The four versions (two languages times two backends) exhibit slight variations due to differences in standard library implementations and backend versions. It is not surprising that minute variations in generated code are liable to create measurable differences in execution speed.

As expected, the “branchy” Lomuto partition compares poorly with Hoare partition, especially for large input sizes. Both are within the same league as the standard library implementation of the sort routine. Sorting using the branchless Lomuto partition, however, is the clear winner by a large margin regardless of platform, backend, and input size.

It has become increasingly clear during the past few years that algorithm analysis—and proposals for improvements derived from it—cannot be done solely with pen and paper using stylized computer architectures with simplistic cost models. The efficiency of sorting is determined by a lot more than counting the comparisons and swaps—at least, it seems, the predictability of comparisons must be taken into account. In the future, I am hopeful that better models of computation will allow researchers to rein in the complexity. For the time being, it seems, algorithm optimization remains hopelessly experimental.
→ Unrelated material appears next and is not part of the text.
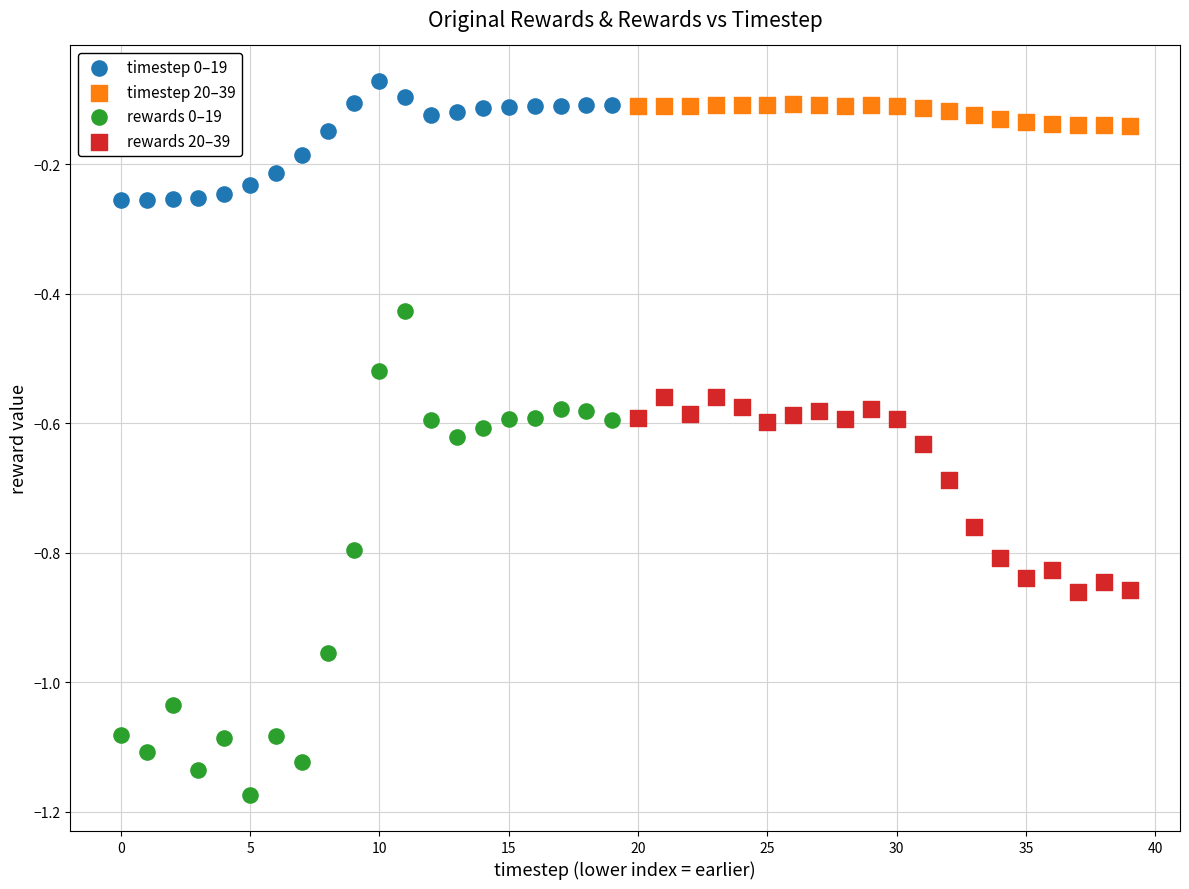

Which series reaches the maximum Y coordinate?

timestep 0–19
For sorting in particular, Lomuto is definitely back and should be considered by industrial implementations of quicksort on architectures with speculative execution.

#### Acknowledgments

Many thanks are due to Amr Elmasry, Jyrki Katajainen, and Max Stenmark for an inspirational paper. I haven’t yet been able to engineer a mergesort implementation (the main result of their paper) that beats the best quicksort described here, but I’m working on it. (Sorry, Sorters Anonymous… I’m still off the wagon.) I’d like to thank to Michael Parker and the commentators at the end of this post for fixing many of my non-native-speaker-isms. (Why do they say “pretend not to notice” and “pretend to not notice”? I never remember the right one.) Of course, most of the credit is due to Nico Lomuto, who defined an algorithm that hasn’t just stood the test of time—it passed it.